How to Identify Poison Ivy and Treat Its Rash
Anybody who has ever had a case of poison ivy will tell you that they wish they could go back in time and avoid ever having contact with the plant - and that's precisely the best way to deal with it. If you and your children can identify the plant and avoid coming into contact with the oily residue on its leaves, everyone is bound to have much more fun this summer!
There's an old saying that goes, "Leaves of Three, Let It Be" that refers to the three pointed leaves you'll find at the end of every poison ivy branch node. The leaves are shiny and green in the early Summer, that can turn slightly reddish as the season progresses into the Fall. By Fall, mature poison ivy will be producing berries and have very shiny leaves.
The shine on the leaves is actually an oil called urushiol produced by the plant, which is also the irritant that causes poison ivy's rash. This oil is released when the leaves or other parts of the plant are burned, damaged or bruised. There are varying degrees of allergic reactions to poison ivy ranging from complete immunity to mild irritation to life threatening reactions. Most adults exposed to 50 micrograms (equal to a grain of salt) of urishiol will develop a rash, commonly referred to as a contact dermatitis.
The rash affects people differently, but it can spread quickly and in some cases cause debilitating misery.
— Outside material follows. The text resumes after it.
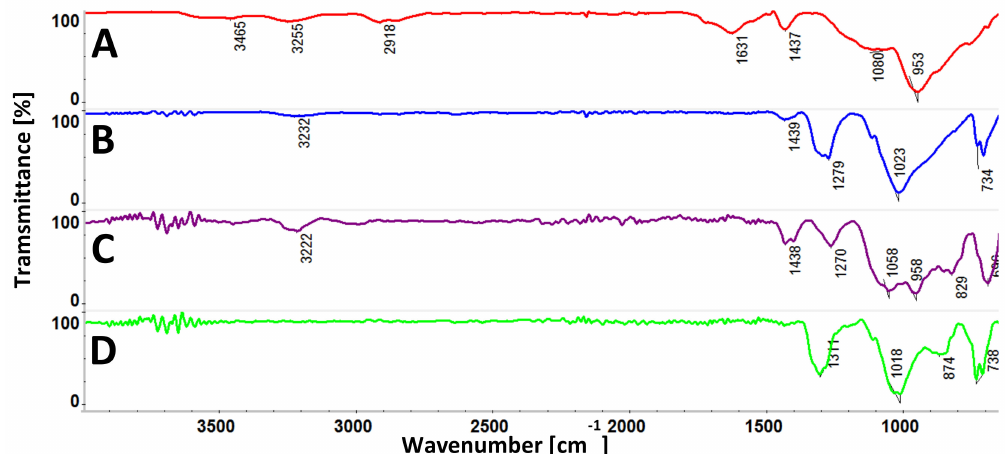
Figure 4. The FTIR spectra of: A ) CM, B ) Co-CMC, C ) Fe-CMC, and D ) Ni-CMC.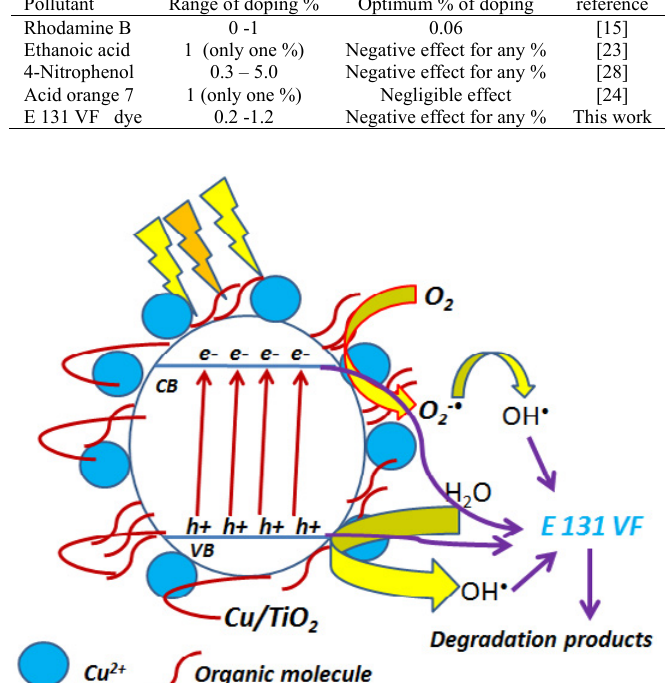
Fig.10. Our proposed mechanism for photocatalytic degradation of E 131 VF dye over Cu/TiO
The rash is red and itchy accompanied with bumps and blisters that can grow rather large and fill with fluid. There are over-the-counter topical medications may relieve symptoms for most people, but immediate medical attention may be required for severe reactions, especially for people who have inhaled the smoke of burning plants because the oil could coats the throat, bronchi and lungs.
Make a PI Kit
If you come into contact with Poison Ivy, you want to remove the poison ivy oil residue ASAP. If you have the things you need on hand or in the car, you'll be saving yourself and your kids a lot problems. So make sure you have a PI Kit handy containing:
- A bottle of rubbing alcohol
- Alcohol wipes
Poison Ivy Soap - there are many brands
- Use Dish Detergent as a substitute - it's designed to remove oil and grease.
- A fingernail brush
Symptoms of poison ivy
- Red rash within a few days of contact
- Possible bumps, patches, streaking, or weeping blisters (blister fluids are not contagious)
- Develop the ability to identify poison ivy and stay away from it!
- Wear long sleeves an pants where poison ivy is ubiquitous.
- Barrier skin creams, such as a lotion containing bentoquatum, may offer some protection before contact.
- Don't burn poison ivy.
- Wash pets that come into contact with poison ivy frequently.
Carry Alcohol wipes with you when in the woods or at the beach
- using alcohol wipes to remove oil residue left behind by brushing against a plant can save you a lot of hassle.
If you come into contact with poison ivy your primary goal should be to get the oily residue off of your skin.
- Try to wash yourself immediately with soap and water or rinse your skin with rubbing alcohol.
- Keep rinsing frequently to make sure that residual oils are completely removed from your skin.
Minimize touching other people or parts of your body until you have completely washed.
- Kids that have come into contact with poison ivy and then touch their genitals while going to the bathroom can cause themselves serious medical problems!
Wash or throw away all clothes and other objects that come into contact with poison ivy.
- Oily residue from poison ivy can remain active on a surface for up to 5 years!
- If you're at the beach, get in the water and stay in until your fingers 'prune', this is a sign that all residues are gone from your skin and your body is giving up it's own oils from within the skin.
- Make sure to scrub your finger nails with a stiff brush and plenty of soap and water, or soak them in rubbing alcohol
- If blistering occurs, they will fill with fluid and burst or be scratched open.
- Blister fluids are not contagious
Treat the itching
- Calamine lotions and cortisone creams will reduce itching and blistering.
- Follow the directions on any creams and lotions. Do not apply creams to broken skin, such as open blisters.
- Oatmeal baths may relieve itching.
- Swimming in salt water will help relieve itching and dry out the rash.
Antihistamine: Because the rash is caused by an allergic reaction, an antihistamine like Benadryl (diphenhydramine) can help with itching and other symptoms and reduce your body's reaction.
- Always follow directions on the package.
- If you are uncertain about taking medication or giving it to your child, call your doctor first, to determine the appropriate dosage!
- In severe cases or if the rash is on the face or genitals, seek professional medical attention as soon as possible.